Bono has actually discussed his belief in Jesus in a number of media interviews over the years. He was, however, highly criticized in Spring of 2018 by Christians of all stripes.

It was during this time period that Bono and his U2 band mates were publicly seeking to bring about the repeal of the Eighth Amendment to the Irish Constitution, an action that would ultimately lead to abortion-on-demand becoming the law of the land in the Emerald Isle.

U2 upset a sizable portion of its fan base as well as millions of pro-life adherents around the world on May 1, 2018, when it tweeted a heart-shaped graphic that read “Repeal the 8th.” The tweet essentially urged Twitter followers and fans to cast a vote for abortion in the Irish referendum. The Catholic Church was firmly opposed to the country’s proposed legalization of the life-ending procedure.

It seemed to many at the time that Bono had set aside his Christian beliefs and abandoned the vulnerable pre-born. On May 25, 2018, after all advocates, including Bono and his band, had completed their roles, the Irish people voted to repeal the constitutional amendment that had previously secured for pre-born babies the fundamental right to life.

This is why, for so many people, the sight of a sunglass-wearing rock star briefing reporters following a papal meeting was so surreal.

After his audience with the Pope, Bono addressed the Vatican press corps. Not mentioning whether his role in promoting the legalization of abortion in Ireland had been discussed, he noted that he had spoken with the pontiff about capitalism as well as about other issues in which the two shared a common interest.

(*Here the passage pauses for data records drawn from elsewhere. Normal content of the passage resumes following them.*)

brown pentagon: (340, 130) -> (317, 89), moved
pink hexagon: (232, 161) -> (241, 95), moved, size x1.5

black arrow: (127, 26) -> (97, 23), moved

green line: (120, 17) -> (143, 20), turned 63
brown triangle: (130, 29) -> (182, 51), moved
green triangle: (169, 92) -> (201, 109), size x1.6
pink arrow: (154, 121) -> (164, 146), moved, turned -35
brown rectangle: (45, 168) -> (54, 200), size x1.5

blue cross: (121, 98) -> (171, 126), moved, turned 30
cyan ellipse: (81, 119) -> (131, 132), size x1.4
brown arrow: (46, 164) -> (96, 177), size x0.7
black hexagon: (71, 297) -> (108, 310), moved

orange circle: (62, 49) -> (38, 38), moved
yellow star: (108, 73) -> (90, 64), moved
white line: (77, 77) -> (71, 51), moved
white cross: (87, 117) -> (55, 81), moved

Bono indicated to journalists that he and the Pope had discussed sustainable development, climate change, and the need for an equal distribution of the Earth’s resources.

“We have to re-think the wild beast that is capitalism,” the multimillionaire explained. “Although it is not immoral, it is amoral and it requires our instruction and he [Pope Francis] is very keen on that.”

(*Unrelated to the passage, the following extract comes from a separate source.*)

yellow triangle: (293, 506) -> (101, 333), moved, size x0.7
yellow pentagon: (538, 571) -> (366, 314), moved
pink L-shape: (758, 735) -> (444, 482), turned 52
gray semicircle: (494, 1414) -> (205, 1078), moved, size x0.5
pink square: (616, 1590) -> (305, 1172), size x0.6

Bono then revealed that a topic the two had discussed involved one about which the Pope has chosen to remain silent, i.e., the recent revelations regarding a multitude of sexual abuse allegations against the clergy of the Catholic Church.

Regarding the sex abuse scandal, Bono said, “I explained how it looks to some people like the abusers are being more protected than the victims, and you could see the pain in his face,” the U2 lead singer said, adding, “I thought he was sincere.”

In 2018 new allegations surfaced against the Catholic Church, which indicated that major church figures had protected priests who were accused of sexually abusing children, and Pope Francis himself was brought directly into the scandal.

Archbishop Carlo Maria Viganò, who previously served as the Vatican’s ambassador to the United States, accused the current pope of having knowledge of the serious accusations against former U.S. Cardinal Theodore McCarrick, who was accused of taking sexual advantage of young seminarians.

Archbishop Viganò asserts that Pope Francis “knew from at least June 23, 2013, that Cardinal McCarrick was a serial predator.” He further asserts that instead of the Pope holding Cardinal McCarrick accountable, he shielded him and made him a trusted counselor.

Pope Francis has not yet publicly responded to the allegations. In August 2018, when the Pope was asked about the subject by reporters, he replied, “I will say sincerely that I must say this, to you and all of you who are interested: Read the document carefully and judge it for yourselves.”

“When a little time has passed and you have the conclusions, perhaps I will talk,” the Pope added.

The issues discussed by Pope Francis and Bono have worldwide political, economic, and ethical implications.

It is odd, to say the least, that Pope Francis’s communications on such serious matters would have come to the international public square via a publicist in celebrity clothing.